Even so, Chef & the Farmer closed, in large part because the inefficiencies, stress and fatigue brought by an unsustainable business model became impossible to ignore. Our industry needs to evolve or else more full-service, cuisine-driven restaurants like mine will languish their way to extinction.
Chef & the Farmer belonged to a corner of the industry where carrot dishes cost $16 and menus were printed nightly because said carrots were reimagined by a tweezer-bedecked wizard on a whim. We didn’t just serve cocktails, coffee and wine — we had a “beverage program,” and a director to oversee it. From the outside, our candlelit symphony of sophisticated servers, sommeliers and hosts looked just as we intended, bearing knowing smiles as they made round trips to the kitchen to fetch magic from the wizard herself.

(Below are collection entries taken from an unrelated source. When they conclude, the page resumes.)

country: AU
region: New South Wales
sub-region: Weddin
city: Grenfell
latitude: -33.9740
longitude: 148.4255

But while guests sipped and savored their painstakingly created foodie fever dreams, the people behind the scenes got slammed — or, to apply some of the other words we used to describe our experience as we put together yours, we got crushed, pummeled and murdered.

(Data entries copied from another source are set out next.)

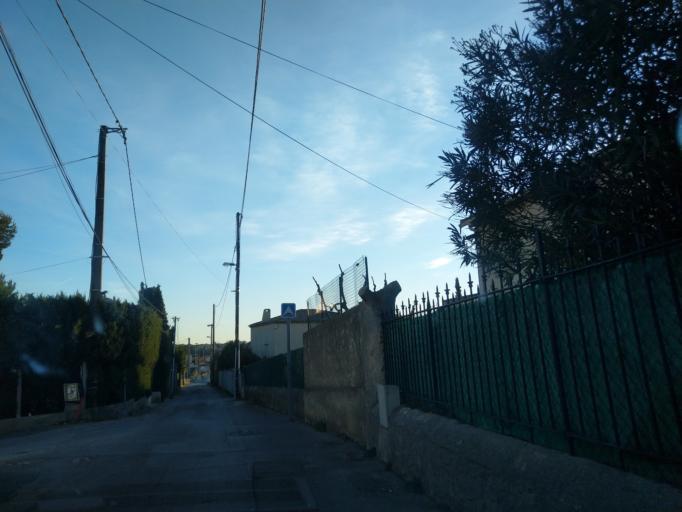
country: FR
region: Provence-Alpes-Cote d'Azur
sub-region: Departement des Bouches-du-Rhone
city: Plan-de-Cuques
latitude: 43.3402
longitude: 5.4506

Paper-thin margins make a career in this industry either a distinct choice or a dead end. Restaurateurs depend on alcohol sales to pay a large portion of our staff, and we rely largely on our guests’ tips to pay everyone else. Even when sales couldn’t be better, many independently owned restaurants have to overwork salaried employees and underpay hourly ones. It’s all but impossible to offer meaningful benefits like health insurance or paid leave. That’s perhaps why you so rarely hear a parent say: “You should get into the restaurant business. It looks like a nice life.”
Why are our margins so small? For starters, several people spent hours transforming in-a-husk corn into that artfully plated smoked corn agnolotti. Many restaurants have prep cooks, butchers, sous chefs, bakers, managers and custodians who spend hours on the clock before the restaurant opens and begins taking in revenue.

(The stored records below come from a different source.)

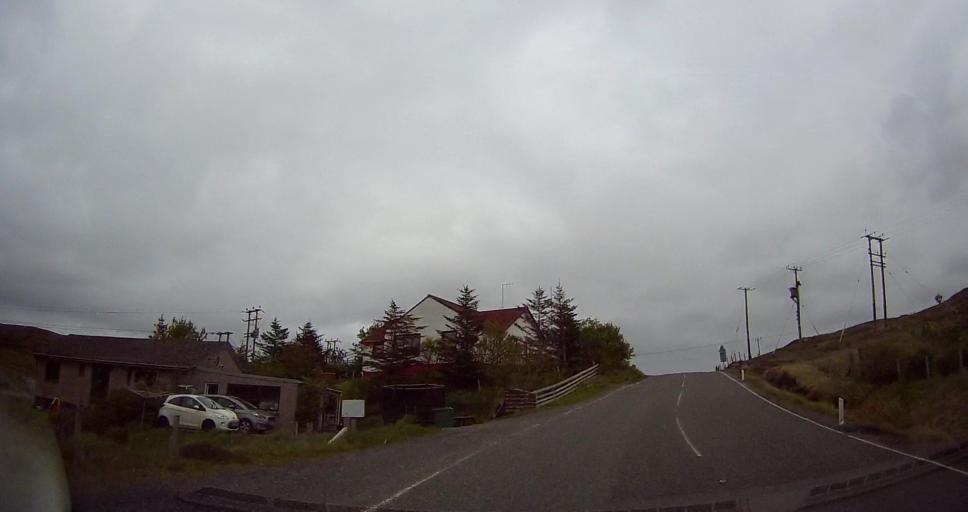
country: GB
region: Scotland
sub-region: Shetland Islands
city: Lerwick
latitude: 60.3497
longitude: -1.2579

Restaurants also require expensive specialized equipment. Our staff needs to cook on a range, fry in a fryer and do dishes in the dish pit. None of that is possible without a robust hood system. Pricey equipment, even pricier infrastructure, all the small things (plates, linens, flatware, pots and pans) and the not-so-small things (tables, chairs, light fixtures and signs) turn dinner into an experience worth remembering. A restaurant is a hefty investment that looks terrible on paper — but when we have a spitfire talent at the helm, we convince ourselves that it just might work.
I’m not the first to recognize the fallacies of our business model. Fast food, counter service and drive-throughs proliferate for a reason. Think about your region’s most noteworthy chef, the one with a James Beard Award and a custom apron. I bet at a certain point, after being anointed a creative genius by diners and journalists, your favorite magician decided to pull a burger joint, a taco shop or a fried chicken shack out of his or her toque.